Work instructions:
In the entries below, find each line with the word "sandalias" and pull it out.

Supplied entries:
========

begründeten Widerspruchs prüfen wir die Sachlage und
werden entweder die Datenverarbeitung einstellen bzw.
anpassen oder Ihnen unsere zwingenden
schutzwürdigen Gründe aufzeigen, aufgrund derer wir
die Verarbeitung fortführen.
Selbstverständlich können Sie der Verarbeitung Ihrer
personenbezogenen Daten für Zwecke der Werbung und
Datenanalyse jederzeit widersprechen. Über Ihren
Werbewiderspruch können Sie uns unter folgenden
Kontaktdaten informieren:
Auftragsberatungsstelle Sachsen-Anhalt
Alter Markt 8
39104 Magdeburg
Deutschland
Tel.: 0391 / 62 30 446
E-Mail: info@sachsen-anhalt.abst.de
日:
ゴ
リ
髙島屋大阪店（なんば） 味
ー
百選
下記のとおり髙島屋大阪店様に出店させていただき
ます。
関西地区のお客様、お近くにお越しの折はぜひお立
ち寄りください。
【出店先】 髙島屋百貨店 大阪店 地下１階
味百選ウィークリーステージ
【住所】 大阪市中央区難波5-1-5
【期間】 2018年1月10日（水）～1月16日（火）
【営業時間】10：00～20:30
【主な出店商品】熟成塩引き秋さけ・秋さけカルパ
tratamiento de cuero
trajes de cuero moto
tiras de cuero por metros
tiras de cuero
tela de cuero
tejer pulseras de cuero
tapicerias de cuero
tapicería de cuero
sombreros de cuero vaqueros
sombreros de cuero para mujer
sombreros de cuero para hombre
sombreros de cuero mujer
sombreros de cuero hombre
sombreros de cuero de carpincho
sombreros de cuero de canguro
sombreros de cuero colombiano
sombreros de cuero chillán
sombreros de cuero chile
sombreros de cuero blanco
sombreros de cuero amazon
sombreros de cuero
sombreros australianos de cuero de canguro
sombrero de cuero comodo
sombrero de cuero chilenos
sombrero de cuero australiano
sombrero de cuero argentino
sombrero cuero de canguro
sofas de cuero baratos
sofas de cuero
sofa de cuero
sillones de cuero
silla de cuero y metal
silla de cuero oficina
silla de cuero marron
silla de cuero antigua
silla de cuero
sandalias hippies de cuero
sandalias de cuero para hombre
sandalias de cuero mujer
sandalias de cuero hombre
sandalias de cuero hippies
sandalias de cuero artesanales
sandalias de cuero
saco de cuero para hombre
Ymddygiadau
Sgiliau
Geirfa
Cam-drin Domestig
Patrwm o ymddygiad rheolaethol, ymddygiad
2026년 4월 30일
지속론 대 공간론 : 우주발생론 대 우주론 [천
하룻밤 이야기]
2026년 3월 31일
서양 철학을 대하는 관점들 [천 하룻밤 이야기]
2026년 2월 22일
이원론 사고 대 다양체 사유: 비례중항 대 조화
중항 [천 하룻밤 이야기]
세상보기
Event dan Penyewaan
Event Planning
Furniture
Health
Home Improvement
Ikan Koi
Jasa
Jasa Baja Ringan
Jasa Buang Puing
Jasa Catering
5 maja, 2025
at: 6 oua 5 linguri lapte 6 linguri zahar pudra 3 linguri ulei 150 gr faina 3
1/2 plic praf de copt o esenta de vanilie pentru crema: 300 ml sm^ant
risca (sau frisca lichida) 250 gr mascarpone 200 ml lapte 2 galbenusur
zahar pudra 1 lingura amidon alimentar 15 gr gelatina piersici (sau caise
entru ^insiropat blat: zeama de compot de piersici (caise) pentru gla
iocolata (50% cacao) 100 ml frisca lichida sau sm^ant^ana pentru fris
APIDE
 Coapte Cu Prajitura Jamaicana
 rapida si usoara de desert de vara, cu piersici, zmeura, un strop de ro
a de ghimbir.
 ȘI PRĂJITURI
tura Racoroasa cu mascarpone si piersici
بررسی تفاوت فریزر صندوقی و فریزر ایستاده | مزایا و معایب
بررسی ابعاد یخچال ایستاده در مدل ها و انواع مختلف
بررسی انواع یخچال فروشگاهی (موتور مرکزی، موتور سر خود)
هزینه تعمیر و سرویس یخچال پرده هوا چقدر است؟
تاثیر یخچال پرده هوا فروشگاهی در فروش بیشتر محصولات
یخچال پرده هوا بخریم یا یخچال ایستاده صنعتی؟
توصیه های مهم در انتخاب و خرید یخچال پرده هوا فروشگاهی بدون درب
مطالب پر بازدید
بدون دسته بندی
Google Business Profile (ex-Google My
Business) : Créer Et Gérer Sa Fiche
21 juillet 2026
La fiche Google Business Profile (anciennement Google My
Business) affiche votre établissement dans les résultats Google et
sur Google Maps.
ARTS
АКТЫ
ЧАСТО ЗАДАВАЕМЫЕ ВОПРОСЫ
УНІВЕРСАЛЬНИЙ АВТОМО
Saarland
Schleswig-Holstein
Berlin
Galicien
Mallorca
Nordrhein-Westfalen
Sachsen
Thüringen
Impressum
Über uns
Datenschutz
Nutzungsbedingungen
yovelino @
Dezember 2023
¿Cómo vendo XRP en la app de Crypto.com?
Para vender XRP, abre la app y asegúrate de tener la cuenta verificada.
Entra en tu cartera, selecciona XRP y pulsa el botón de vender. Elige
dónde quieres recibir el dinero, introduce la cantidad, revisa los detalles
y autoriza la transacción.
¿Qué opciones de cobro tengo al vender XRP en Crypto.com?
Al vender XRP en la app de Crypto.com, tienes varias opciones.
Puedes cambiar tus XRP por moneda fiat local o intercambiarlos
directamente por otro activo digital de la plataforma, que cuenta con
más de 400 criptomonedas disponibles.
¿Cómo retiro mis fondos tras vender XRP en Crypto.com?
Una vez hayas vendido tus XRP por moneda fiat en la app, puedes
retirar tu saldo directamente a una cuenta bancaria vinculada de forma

========

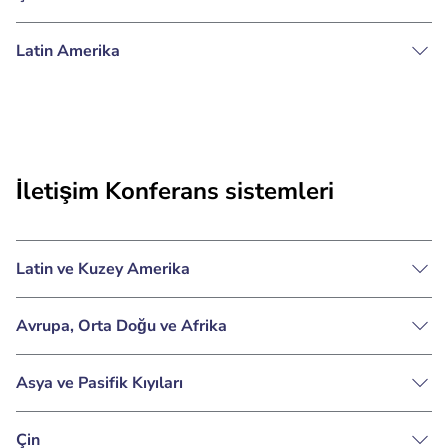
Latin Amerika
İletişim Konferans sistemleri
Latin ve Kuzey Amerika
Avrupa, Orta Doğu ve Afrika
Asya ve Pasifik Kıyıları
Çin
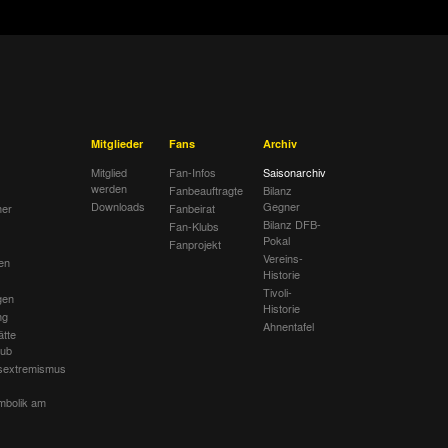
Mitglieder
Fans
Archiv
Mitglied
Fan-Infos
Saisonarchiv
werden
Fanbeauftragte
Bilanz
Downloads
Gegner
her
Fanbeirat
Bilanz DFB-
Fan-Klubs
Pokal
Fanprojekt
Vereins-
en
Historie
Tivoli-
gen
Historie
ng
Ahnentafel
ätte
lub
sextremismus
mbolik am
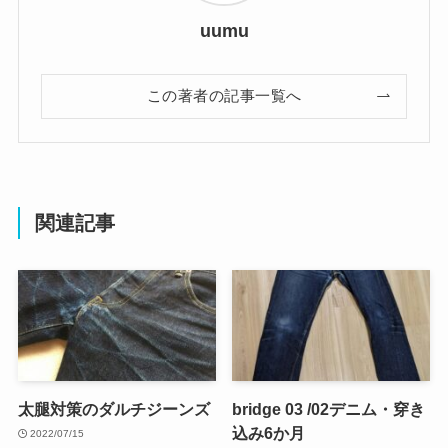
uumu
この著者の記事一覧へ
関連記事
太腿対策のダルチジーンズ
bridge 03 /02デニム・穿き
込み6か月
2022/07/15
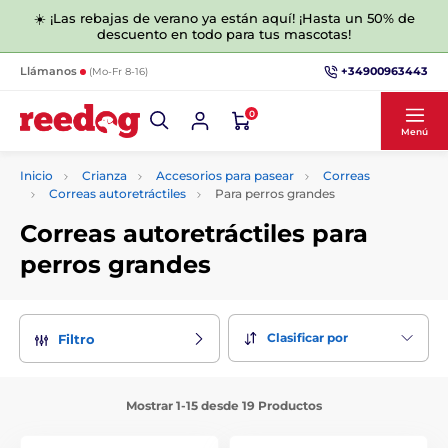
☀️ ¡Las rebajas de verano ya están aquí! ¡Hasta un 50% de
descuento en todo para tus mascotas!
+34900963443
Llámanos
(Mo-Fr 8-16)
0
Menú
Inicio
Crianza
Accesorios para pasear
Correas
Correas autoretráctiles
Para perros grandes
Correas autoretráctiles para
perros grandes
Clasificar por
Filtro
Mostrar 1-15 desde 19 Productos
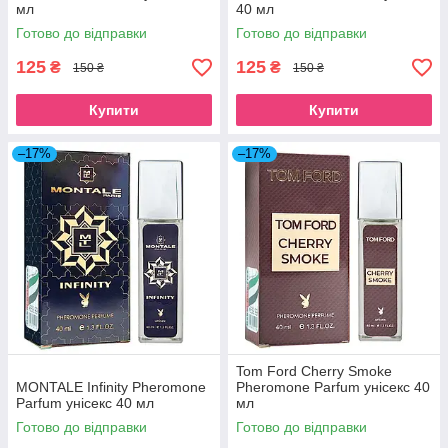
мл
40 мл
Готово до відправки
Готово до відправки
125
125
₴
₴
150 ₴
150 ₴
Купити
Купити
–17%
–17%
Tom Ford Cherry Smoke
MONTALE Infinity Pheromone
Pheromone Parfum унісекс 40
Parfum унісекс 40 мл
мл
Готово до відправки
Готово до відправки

========

Response:
sandalias hippies de cuero
sandalias de cuero para hombre
sandalias de cuero mujer
sandalias de cuero hombre
sandalias de cuero hippies
sandalias de cuero artesanales
sandalias de cuero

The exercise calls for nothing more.